- Exercise details -
In the records that follow, the lines from the one containing "right elbow: (569, 337, 8)" to the one containing "right knee: (659, 544, 13)", inclusive, are to be given again exactly.

- Data for the task -
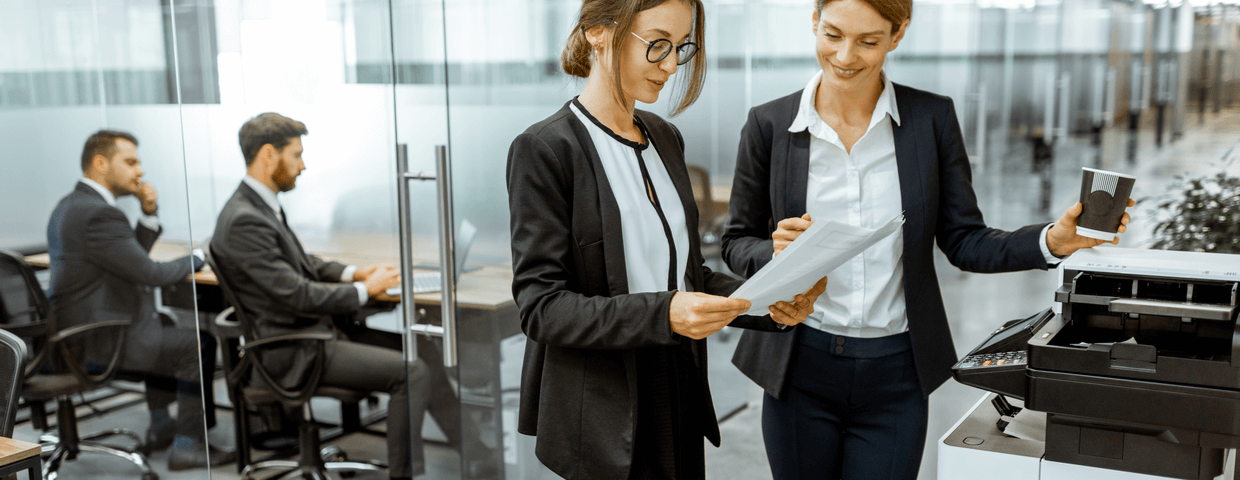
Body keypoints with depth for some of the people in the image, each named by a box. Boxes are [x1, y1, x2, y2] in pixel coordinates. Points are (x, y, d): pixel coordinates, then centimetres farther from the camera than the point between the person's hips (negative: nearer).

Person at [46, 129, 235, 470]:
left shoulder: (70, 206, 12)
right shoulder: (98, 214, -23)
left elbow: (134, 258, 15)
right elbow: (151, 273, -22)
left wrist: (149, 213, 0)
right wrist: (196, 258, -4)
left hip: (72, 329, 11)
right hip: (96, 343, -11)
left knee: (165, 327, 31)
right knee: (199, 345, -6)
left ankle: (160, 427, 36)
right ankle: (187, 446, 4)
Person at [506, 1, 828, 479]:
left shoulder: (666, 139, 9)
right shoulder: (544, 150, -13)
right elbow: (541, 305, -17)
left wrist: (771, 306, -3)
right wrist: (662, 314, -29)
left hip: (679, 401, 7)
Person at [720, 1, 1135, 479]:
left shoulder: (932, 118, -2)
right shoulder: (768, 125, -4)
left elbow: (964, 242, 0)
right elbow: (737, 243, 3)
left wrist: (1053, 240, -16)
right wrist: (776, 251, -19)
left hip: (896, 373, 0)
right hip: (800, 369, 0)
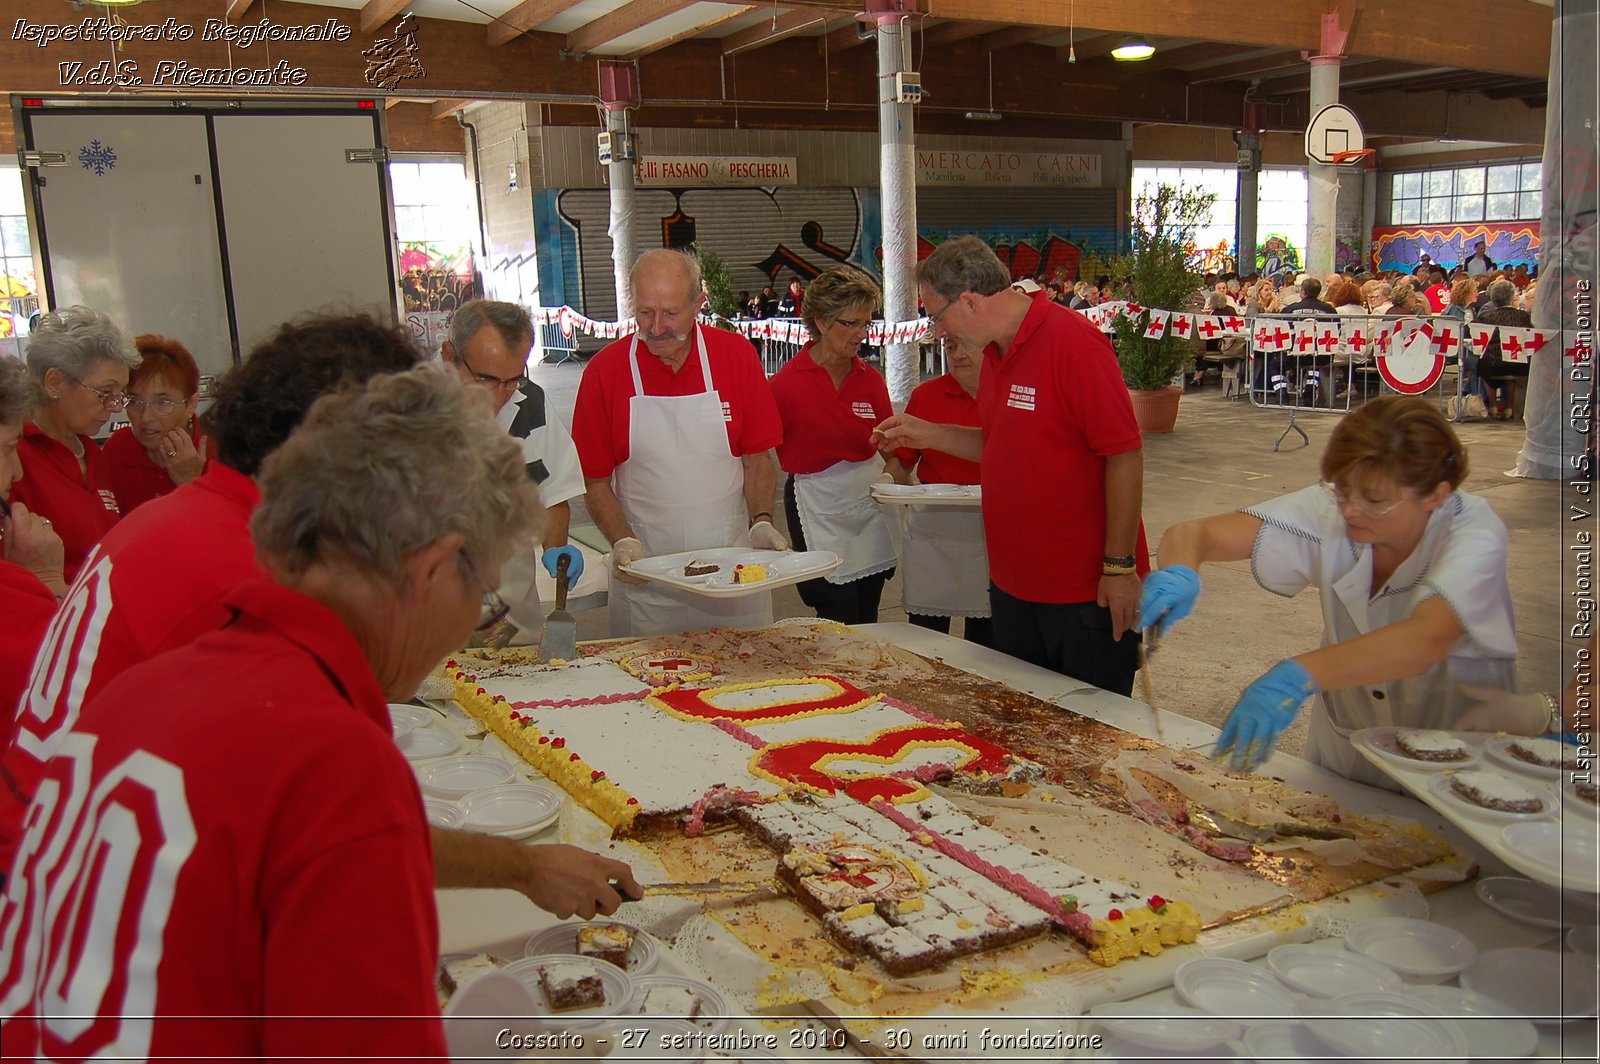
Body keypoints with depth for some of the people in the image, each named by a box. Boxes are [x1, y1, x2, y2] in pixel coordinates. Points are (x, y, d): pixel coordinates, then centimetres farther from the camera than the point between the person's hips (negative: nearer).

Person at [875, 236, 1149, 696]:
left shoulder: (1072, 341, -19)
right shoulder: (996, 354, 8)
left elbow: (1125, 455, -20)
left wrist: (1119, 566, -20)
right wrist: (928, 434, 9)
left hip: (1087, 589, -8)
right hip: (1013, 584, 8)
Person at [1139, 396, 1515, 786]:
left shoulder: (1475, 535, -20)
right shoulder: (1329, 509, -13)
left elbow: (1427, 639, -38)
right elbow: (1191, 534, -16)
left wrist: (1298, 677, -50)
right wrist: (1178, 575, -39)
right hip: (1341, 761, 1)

* * *

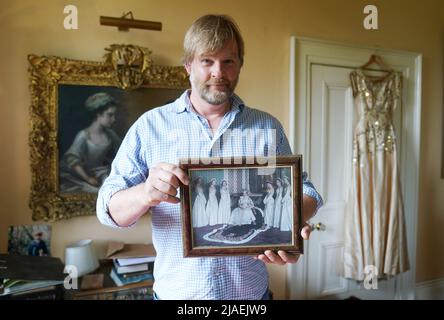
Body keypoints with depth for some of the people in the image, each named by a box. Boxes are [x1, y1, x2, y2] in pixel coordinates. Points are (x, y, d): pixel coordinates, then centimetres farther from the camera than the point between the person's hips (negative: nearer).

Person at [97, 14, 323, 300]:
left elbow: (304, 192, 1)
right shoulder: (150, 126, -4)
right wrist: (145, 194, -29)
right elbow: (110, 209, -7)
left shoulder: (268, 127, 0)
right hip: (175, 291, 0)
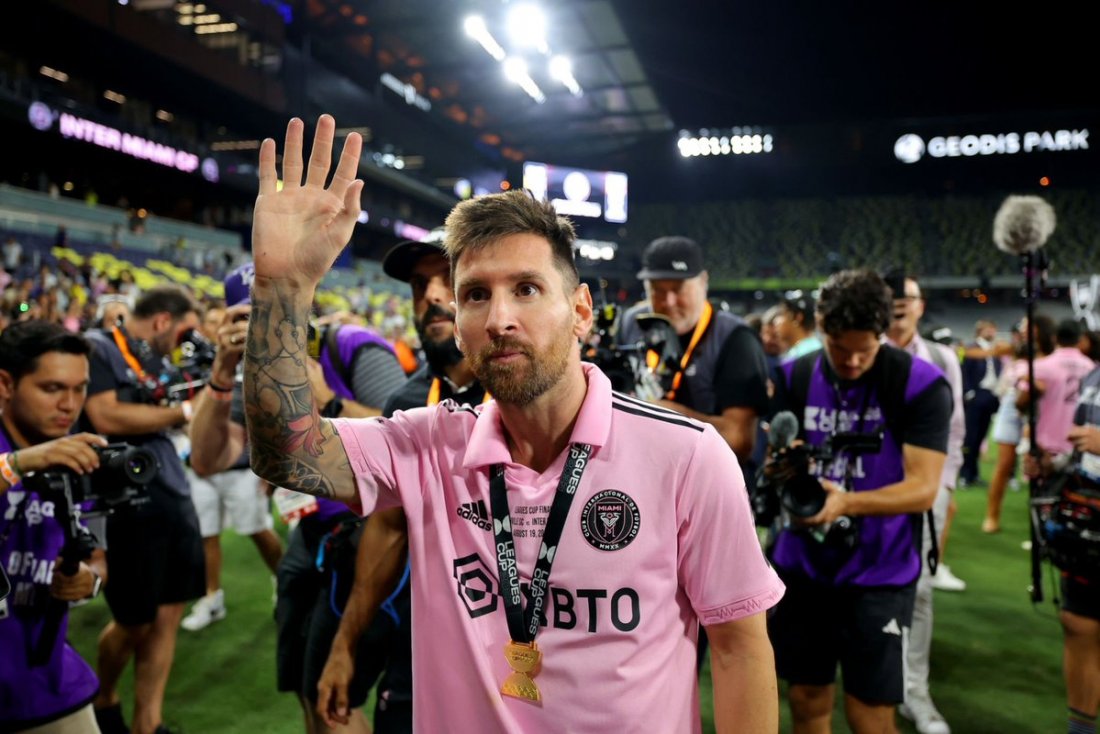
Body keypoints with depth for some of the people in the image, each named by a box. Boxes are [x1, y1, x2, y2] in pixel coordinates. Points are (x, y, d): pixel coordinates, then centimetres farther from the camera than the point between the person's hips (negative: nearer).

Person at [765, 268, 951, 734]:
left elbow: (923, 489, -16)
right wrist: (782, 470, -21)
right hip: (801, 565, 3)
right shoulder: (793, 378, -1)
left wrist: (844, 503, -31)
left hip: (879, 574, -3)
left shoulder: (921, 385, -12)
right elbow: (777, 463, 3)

* * *

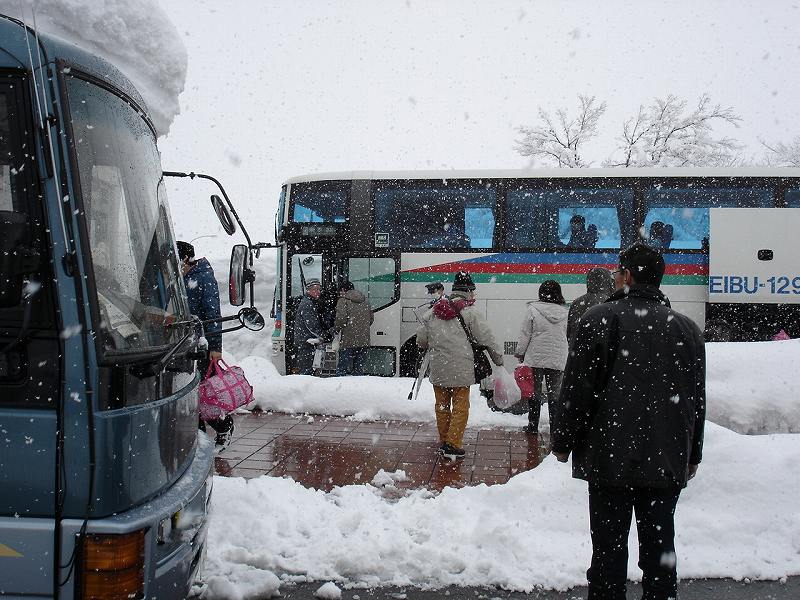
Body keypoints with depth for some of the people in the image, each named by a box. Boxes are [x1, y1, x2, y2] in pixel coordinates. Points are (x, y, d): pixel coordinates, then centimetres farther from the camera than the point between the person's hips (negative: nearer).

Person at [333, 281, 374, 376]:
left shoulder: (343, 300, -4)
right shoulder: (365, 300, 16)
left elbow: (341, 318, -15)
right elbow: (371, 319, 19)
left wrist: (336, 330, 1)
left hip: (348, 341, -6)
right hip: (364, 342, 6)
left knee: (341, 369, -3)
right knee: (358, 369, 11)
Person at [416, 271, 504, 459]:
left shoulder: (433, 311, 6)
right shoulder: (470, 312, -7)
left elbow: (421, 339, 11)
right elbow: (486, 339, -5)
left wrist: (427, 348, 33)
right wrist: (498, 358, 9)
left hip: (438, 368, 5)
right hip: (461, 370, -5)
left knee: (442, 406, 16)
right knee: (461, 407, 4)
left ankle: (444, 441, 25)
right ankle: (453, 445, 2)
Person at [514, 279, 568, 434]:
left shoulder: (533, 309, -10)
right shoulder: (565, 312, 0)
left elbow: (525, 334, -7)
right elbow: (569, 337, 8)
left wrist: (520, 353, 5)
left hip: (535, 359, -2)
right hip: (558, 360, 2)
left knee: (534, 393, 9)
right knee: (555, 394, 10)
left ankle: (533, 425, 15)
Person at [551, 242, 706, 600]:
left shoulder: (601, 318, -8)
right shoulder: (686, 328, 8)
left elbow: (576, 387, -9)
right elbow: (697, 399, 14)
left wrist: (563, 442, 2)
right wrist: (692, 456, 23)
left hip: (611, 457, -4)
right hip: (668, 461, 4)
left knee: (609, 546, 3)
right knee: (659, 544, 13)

- Solved exercise -
right elbow: (569, 337, 8)
left wrist: (520, 353, 5)
left hip: (535, 359, -2)
right hip: (558, 360, 2)
left knee: (534, 393, 9)
right knee: (555, 394, 10)
left ankle: (533, 425, 15)
Person at [551, 242, 706, 600]:
left shoulder: (601, 318, -8)
right shoulder: (686, 328, 8)
left elbow: (576, 387, -9)
right elbow: (697, 399, 14)
left wrist: (563, 442, 2)
right wrist: (692, 456, 23)
left hip: (611, 457, -4)
right hip: (668, 461, 4)
left knee: (609, 546, 3)
right knee: (659, 544, 13)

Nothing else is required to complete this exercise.